TASK ITEM: Repeat the listing verbatim. Drop any pictures.

STORED DATA:
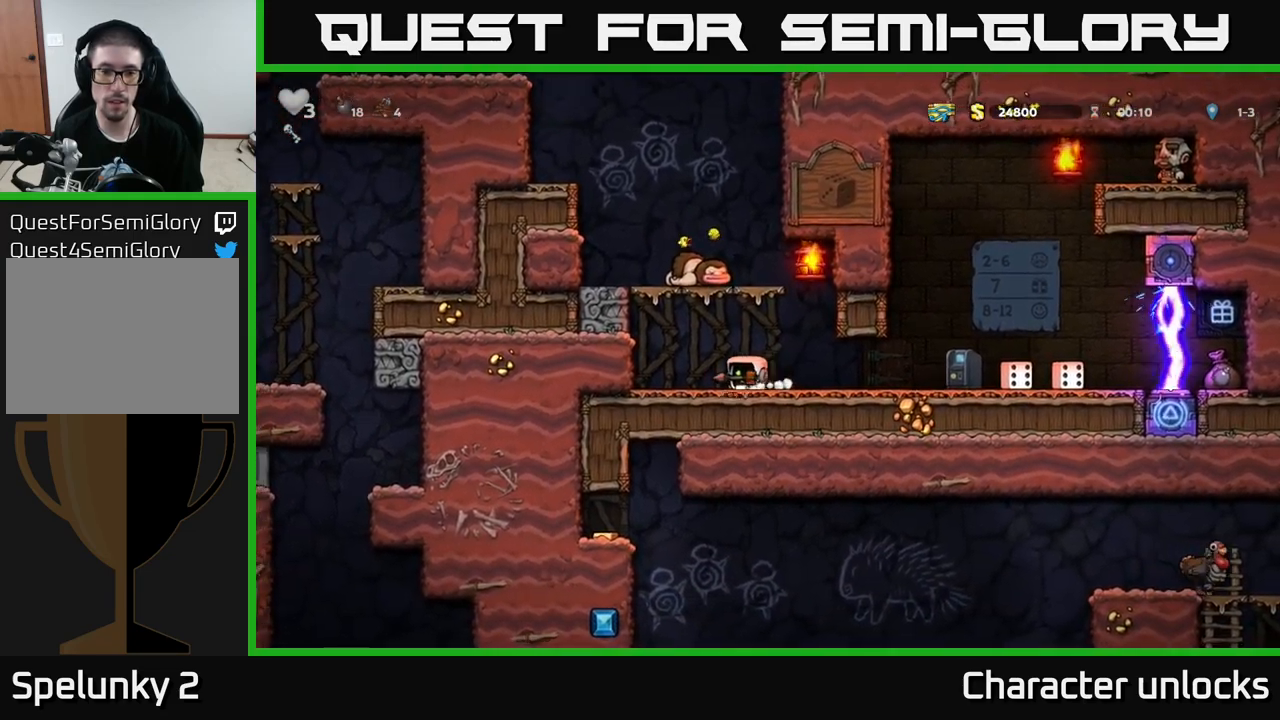
{"buttons": ["DPAD_LEFT"], "left_stick": "center", "events": [[200, "A", "down"], [316, "A", "up"]]}
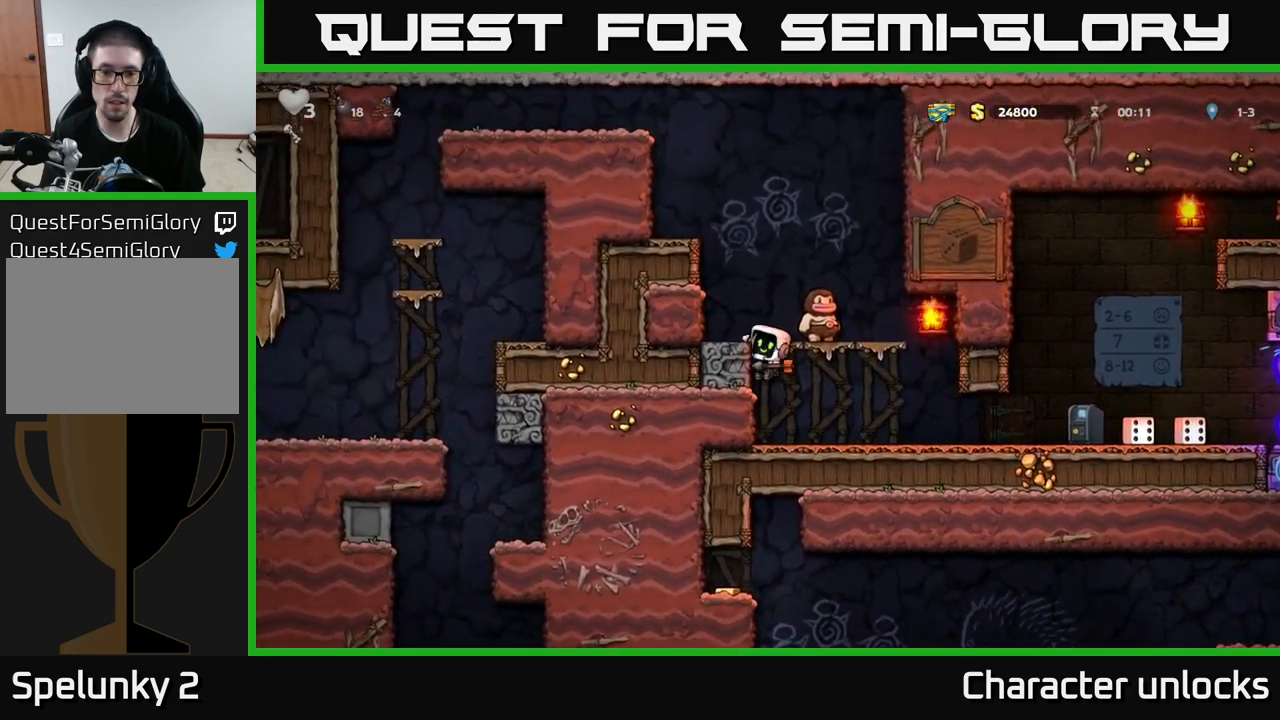
{"buttons": ["A", "DPAD_LEFT"], "left_stick": "center", "events": [[16, "A", "down"], [116, "A", "up"], [233, "DPAD_LEFT", "up"], [333, "A", "down"], [500, "DPAD_LEFT", "down"]]}
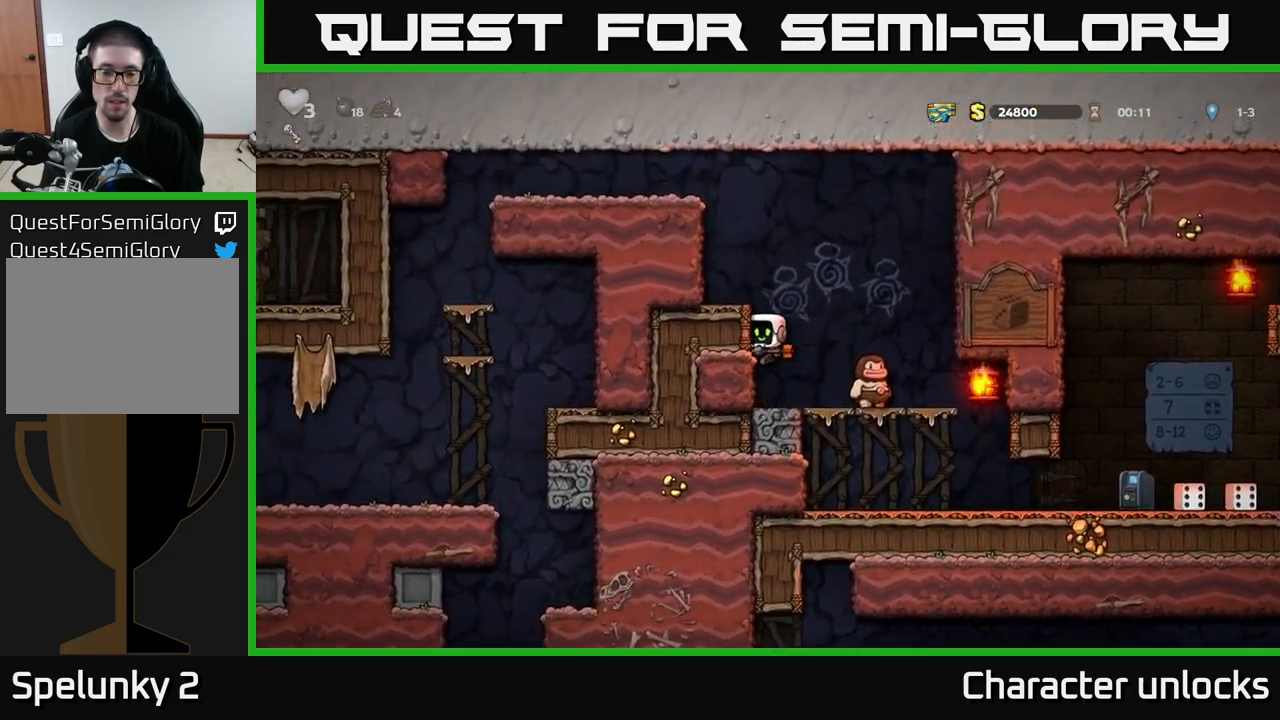
{"buttons": ["A"], "left_stick": "center", "events": [[16, "A", "up"], [116, "A", "down"], [250, "A", "up"], [366, "DPAD_LEFT", "up"], [466, "A", "down"]]}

TASK RESPONSE:
{"buttons": ["DPAD_LEFT"], "left_stick": "center", "events": [[200, "A", "down"], [316, "A", "up"]]}
{"buttons": ["A", "DPAD_LEFT"], "left_stick": "center", "events": [[16, "A", "down"], [116, "A", "up"], [233, "DPAD_LEFT", "up"], [333, "A", "down"], [500, "DPAD_LEFT", "down"]]}
{"buttons": ["A"], "left_stick": "center", "events": [[16, "A", "up"], [116, "A", "down"], [250, "A", "up"], [366, "DPAD_LEFT", "up"], [466, "A", "down"]]}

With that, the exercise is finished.